In [3]:
%pip install tabulate


Note: you may need to restart the kernel to use updated packages.


In [7]:
import json
import pandas as pd
from pathlib import Path

# --- Configuration ---
# Use the exact path to the 'event' file inside the mbdump folder
MB_EVENT_FILE = Path("/workspaces/ticket-heroes/data/external/event") 

def process_musicbrainz_dump(file_path: Path) -> pd.DataFrame:
    """Reads the JSONL event dump file line by line and extracts features."""
    
    event_records = []
    
    # We use 'with open' to ensure the large file is closed properly
    with open(file_path, 'r', encoding='utf-8') as f:
        for line_number, line in enumerate(f):
            try:
                # 1. Parse the line into a JSON object
                event = json.loads(line)
                
                # We only want concerts/festivals, not general 'events'
                if event.get('type') not in ['Concert', 'Festival', 'Tour']:
                    continue
                
                # 2. Extract Performer/Artist Names
                artists = []
                for artist_credit in event.get('artist-credit', []):
                    if 'artist' in artist_credit and 'name' in artist_credit['artist']:
                        artists.append(artist_credit['artist']['name'])

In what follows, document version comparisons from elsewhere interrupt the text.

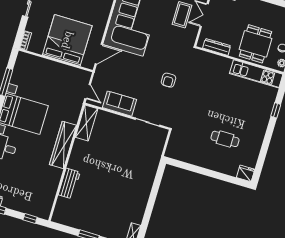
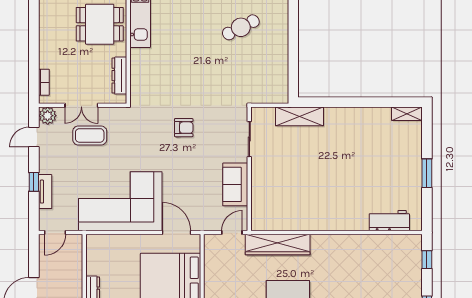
shelving: (87, 123) -> (299, 116), moved
cafe table: (225, 139) -> (241, 27), turned 63
wardrobe: (63, 145) -> (278, 245), moved
workbench: (69, 183) -> (389, 221), moved

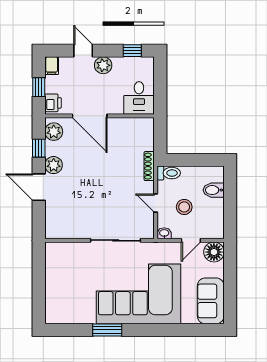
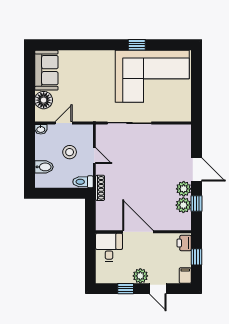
window: (132, 51) -> (126, 289), moved
door: (90, 116) -> (138, 232), moved
plant: (54, 132) -> (183, 205), moved
washbasin: (164, 233) -> (41, 129), moved
floor lamp: (214, 252) -> (44, 100), moved
corner sofa: (138, 294) -> (152, 76), moved
window: (107, 330) -> (137, 45), width x0.67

                # 3. Extract Core Metadata
                record = {
                    'mbid': event.get('id'),
                    'name': event.get('name'),
                    'artist_names': " / ".join(artists),
                    'start_date': event.get('life-span', {}).get('begin'),
                    'place_name': event.get('place', {}).get('name'),
                    # Example Feature: Use tags as a categorical feature
                    'tags': [t['name'] for t in event.get('tags', []) if 'name' in t], 
                    'type': event.get('type')
                }
                event_records.append(record)
                
            except json.JSONDecodeError as e:
                print(f"Skipping malformed JSON line {line_number}: {e}")
            
            # Optional: Break after a small number for testing
            # if line_number > 10000: break

    print(f"Successfully processed {len(event_records)} events.")
    return pd.DataFrame(event_records)

# --- Execution ---
if __name__ == "__main__":
    df_features = process_musicbrainz_dump(MB_EVENT_FILE)
    
    if not df_features.empty:
        # Save the structured data to Parquet
        df_features.to_parquet("data/processed/musicbrainz_structured_features.parquet", index=False)
        print("\n--- Feature Extraction Complete ---")
        print(df_features.head().to_markdown())
    else:
        print("No valid events found after filtering.")

Successfully processed 98389 events.

--- Feature Extraction Complete ---
|    | mbid                                 | name                                                         | artist_names   | start_date   | place_name   | tags   | type    |
|---:|:-------------------------------------|:-------------------------------------------------------------|:---------------|:-------------|:-------------|:-------|:--------|
|  0 | b971d65c-8a56-485f-971f-e2d22bf2b88b | Jazzchor der Universität Bonn at Trinitatiskirche            |                | 2014-07-23   |              | []     | Concert |
|  1 | f5d30095-5c4d-4a6a-8a50-65d7c56d8515 | Jazzchor der Universität Bonn at Theatersaal des Augustinums |                | 2014-07-25   |              | []     | Concert |
|  2 | 054e5968-5f94-435b-a07a-785bf17636a9 | Markus Land Quintett at Bonn Hbf/Thomas-Mann-Straße          |                | 2014-09-26   |              | []     | Concert |
|  3 | 29d57bf5-2aba-40fa-9596-9638728a3df6 | Sax i